O Gumblar surgiu em abril. É o mais recenete em uma série de ataques similares nos quais os hackers usam uma variedade de técnicas – a maioria injeção de SQL – para comprometer sites legítimos. Eles tanto implantam malware no servidor back end do site ou uso um iFrame ou outra técnica para redirecionar visitantes para um servidor remoto. No caso do Gumblar, o redirecionamento do iFrame é a tática escolhida, que tem sido bem eficiente.

Em sua forma original, o Gumblar redirecionava as vítimas para dois sites remotos, Gumblar.cn ou Martuz.cn. Sua última versão está levando os internauta para milhares de servidores em mais de 200 países, de acordo com pesquisa de Michael Molsner, do Kaspersky Lab.

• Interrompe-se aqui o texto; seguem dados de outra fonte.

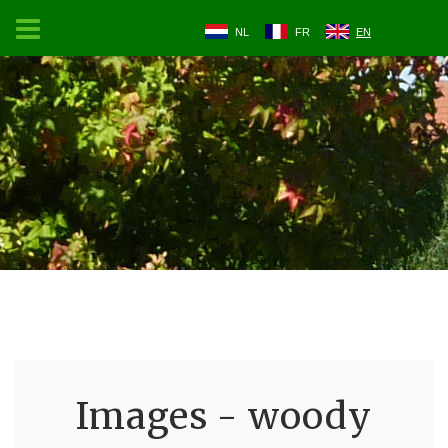
NL
FR
EN
Images - woody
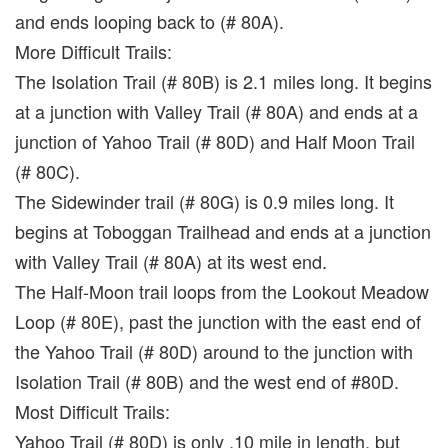
and ends looping back to (# 80A).
More Difficult Trails:
The Isolation Trail (# 80B) is 2.1 miles long. It begins
at a junction with Valley Trail (# 80A) and ends at a
junction of Yahoo Trail (# 80D) and Half Moon Trail
(# 80C).
The Sidewinder trail (# 80G) is 0.9 miles long. It
begins at Toboggan Trailhead and ends at a junction
with Valley Trail (# 80A) at its west end.
The Half-Moon trail loops from the Lookout Meadow
Loop (# 80E), past the junction with the east end of
the Yahoo Trail (# 80D) around to the junction with
Isolation Trail (# 80B) and the west end of #80D.
Most Difficult Trails:
Yahoo Trail (# 80D) is only .10 mile in length, but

Nossos dados referentes a uma semana mostraram 443748 infecções no total - e isso é só uma parte. Por vários dias, alertamos sobre esta nova ameaça e sobre detecção de arquivos maliciosos que têm como alvo Adobe Reader e Flash Player, mas, de maneira supreendente, falou-se pouco sobre isso nos círculos de segurança em IT. O "novo gumblar" levou algum tempo para ser notado e ainda parece que não o foi por muita gente. No entanto, ele é bem ativo e, por isso, muitos fabricantes de PCs tiveram suas linhas de assist^ncia inundadas com ligações sobre reboots súbitos etc. Também há relatos de que as máquinas infectadas com uma versão defeituosa do gumblar travam completamente, deixando a tela preta e somente o ponteiro do mouse visível.

Experts dizem que a maioria das máquinas que foram infectadas com o Gumblar e outros malware similares geralmente são re-infectadas depois de limpas, porque os usuários não sabem que seus navegadores são vulneráveis e que mesmo sites que parecem seguros podem estar hospedando código de malware.